Task description – Present every line of the records below as one numbered list, omitting blank lines.

Data in this exercise –
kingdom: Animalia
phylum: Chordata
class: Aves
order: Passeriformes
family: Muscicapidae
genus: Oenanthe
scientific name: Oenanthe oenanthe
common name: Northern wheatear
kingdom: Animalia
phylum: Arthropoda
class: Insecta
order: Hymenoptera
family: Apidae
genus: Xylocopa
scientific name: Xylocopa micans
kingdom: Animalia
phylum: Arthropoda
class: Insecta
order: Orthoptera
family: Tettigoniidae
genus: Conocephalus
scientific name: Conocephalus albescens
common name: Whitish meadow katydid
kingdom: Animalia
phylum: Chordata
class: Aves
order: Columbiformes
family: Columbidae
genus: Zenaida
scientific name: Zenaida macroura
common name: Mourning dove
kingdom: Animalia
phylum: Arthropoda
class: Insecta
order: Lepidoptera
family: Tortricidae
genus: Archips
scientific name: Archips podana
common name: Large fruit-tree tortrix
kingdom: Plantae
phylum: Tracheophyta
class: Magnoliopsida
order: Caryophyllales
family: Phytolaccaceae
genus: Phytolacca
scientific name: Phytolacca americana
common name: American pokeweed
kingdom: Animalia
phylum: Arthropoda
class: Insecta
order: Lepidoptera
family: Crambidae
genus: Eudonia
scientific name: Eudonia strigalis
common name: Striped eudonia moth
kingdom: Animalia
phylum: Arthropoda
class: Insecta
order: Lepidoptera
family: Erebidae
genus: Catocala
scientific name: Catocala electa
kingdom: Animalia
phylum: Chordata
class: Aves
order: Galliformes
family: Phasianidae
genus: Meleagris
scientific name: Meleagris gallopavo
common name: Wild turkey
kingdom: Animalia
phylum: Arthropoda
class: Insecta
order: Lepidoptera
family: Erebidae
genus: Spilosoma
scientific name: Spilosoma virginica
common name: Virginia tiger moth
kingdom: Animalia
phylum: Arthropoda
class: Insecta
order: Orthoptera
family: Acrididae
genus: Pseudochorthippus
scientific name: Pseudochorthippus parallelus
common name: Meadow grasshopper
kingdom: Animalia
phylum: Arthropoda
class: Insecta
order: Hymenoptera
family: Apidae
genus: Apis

Solution –
1. kingdom: Animalia
2. phylum: Chordata
3. class: Aves
4. order: Passeriformes
5. family: Muscicapidae
6. genus: Oenanthe
7. scientific name: Oenanthe oenanthe
8. common name: Northern wheatear
9. kingdom: Animalia
10. phylum: Arthropoda
11. class: Insecta
12. order: Hymenoptera
13. family: Apidae
14. genus: Xylocopa
15. scientific name: Xylocopa micans
16. kingdom: Animalia
17. phylum: Arthropoda
18. class: Insecta
19. order: Orthoptera
20. family: Tettigoniidae
21. genus: Conocephalus
22. scientific name: Conocephalus albescens
23. common name: Whitish meadow katydid
24. kingdom: Animalia
25. phylum: Chordata
26. class: Aves
27. order: Columbiformes
28. family: Columbidae
29. genus: Zenaida
30. scientific name: Zenaida macroura
31. common name: Mourning dove
32. kingdom: Animalia
33. phylum: Arthropoda
34. class: Insecta
35. order: Lepidoptera
36. family: Tortricidae
37. genus: Archips
38. scientific name: Archips podana
39. common name: Large fruit-tree tortrix
40. kingdom: Plantae
41. phylum: Tracheophyta
42. class: Magnoliopsida
43. order: Caryophyllales
44. family: Phytolaccaceae
45. genus: Phytolacca
46. scientific name: Phytolacca americana
47. common name: American pokeweed
48. kingdom: Animalia
49. phylum: Arthropoda
50. class: Insecta
51. order: Lepidoptera
52. family: Crambidae
53. genus: Eudonia
54. scientific name: Eudonia strigalis
55. common name: Striped eudonia moth
56. kingdom: Animalia
57. phylum: Arthropoda
58. class: Insecta
59. order: Lepidoptera
60. family: Erebidae
61. genus: Catocala
62. scientific name: Catocala electa
63. kingdom: Animalia
64. phylum: Chordata
65. class: Aves
66. order: Galliformes
67. family: Phasianidae
68. genus: Meleagris
69. scientific name: Meleagris gallopavo
70. common name: Wild turkey
71. kingdom: Animalia
72. phylum: Arthropoda
73. class: Insecta
74. order: Lepidoptera
75. family: Erebidae
76. genus: Spilosoma
77. scientific name: Spilosoma virginica
78. common name: Virginia tiger moth
79. kingdom: Animalia
80. phylum: Arthropoda
81. class: Insecta
82. order: Orthoptera
83. family: Acrididae
84. genus: Pseudochorthippus
85. scientific name: Pseudochorthippus parallelus
86. common name: Meadow grasshopper
87. kingdom: Animalia
88. phylum: Arthropoda
89. class: Insecta
90. order: Hymenoptera
91. family: Apidae
92. genus: Apis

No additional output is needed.